Chairman of Dunblane Community Council Terence O'Byrne said: "The community council is sick and tired of debating the issue of Giant Hogweed every year with little resulting action from Stirling Council. We requested that the Hogweed growing along the public footpath from Ramoyle to Ashfield through the Laighills be sprayed at our meeting in May this year.

"The council have stated that the areas identified will be sprayed this week. This is too little too late, I notice that the same council sprayed the grass/weeds along the footpath from Bridge of Allan to Dunblane a few weeks ago which must have been assigned a higher priority than the very dangerous Hogweed in the Laighills, this is simply not good enough and the community council will do its best to ensure that the council is more pro-active next year.

"The photo in this article was taken on the path through the Laighills, the main infestation is 450m from the start of the path at the footbridge crossing the burn at the Ramoyle end.

"I urge all parents to make themselves aware of what these plants look like and get their children to avoid them like the plague before a youngster gets injured like the 3 year old in Bridge of Allan a couple of weeks ago. These plants are dangerous."

A spokesperson from Stirling Council said: "In general, the council treats all publicly accessible council-owned land for non-native invasive plants such as Giant Hogweed as best we can given the scale and often difficult locations of these plants. It is important to stress the responsibility of all landowners and garden owners to ensure these plants do not spread or cause a danger by spraying them with Glyphosate where they occur. The council has very limited powers to ensure landowners take responsibility for the control of these invasive species on private land.

"This is a significant problem for which SEPA, SNH, Marine Scotland and Forestry Commission have overall responsibility.

"In response to the concerns raised by Dunblane Community Council, Stirling Council's Fisheries Team will carry out, over the next two weeks, spot treatments of the areas next to paths identified by the community council.

"This is a one-off approach that will not include additional areas that are out with path edges as it is not the responsibility of the Council to treat Giant Hogweed on private land.

"Locally Forth District Fisheries Trust has recently prepared a bio-security plan to address the issue over the next five years, for which Stirling Council has allocated £13,500 per annum, in addition to the council treating non-native species on council-owned land.
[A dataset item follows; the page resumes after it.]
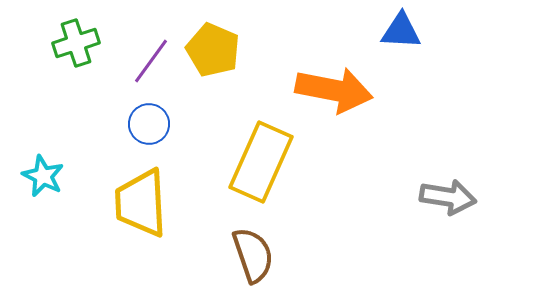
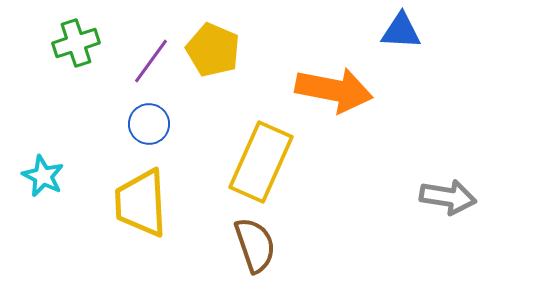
brown semicircle: moved 2 px right, 10 px up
"The project is also supported by the Allan Water Angling Association, who has provided volunteers to treat the upper reaches of the Allan Water.
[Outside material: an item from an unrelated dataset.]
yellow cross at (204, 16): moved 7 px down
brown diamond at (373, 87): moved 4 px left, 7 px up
"This will require enhanced land owner and public awareness of the issues raised by non-native invasive species and in particular those that could cause a danger to the public such as the Giant Hogweed Plant whose sap causes blisters to the skin which often remain sunlight sensitive.

"In the past Stirling and Clackmannanshire Environment Trust also provided some funding and management to tackle Giant Hogweed on some stretches of the Allan Water and River Forth."

Mark Ruskell, Green Councillor for Dunblane & Bridge of Allan added: "There are acres of hogweed on private land at the head of the Allanwater near Greenloaning, which result in seeds spreading every year down to Dunblane and beyond. Thankfully, Forth Fisheries Trust are starting to get to grips with this area to prevent the spread, but there needs to be a balance between this longer term eradication work and the treatment of smaller outbreaks on private land next to paths.

"I have been assured by both the council and Forth Fisheries Trust that there will be an opportunity to plan ahead for next year's treatment programmes with the full involvement of the community to make sure that all the bases are covered."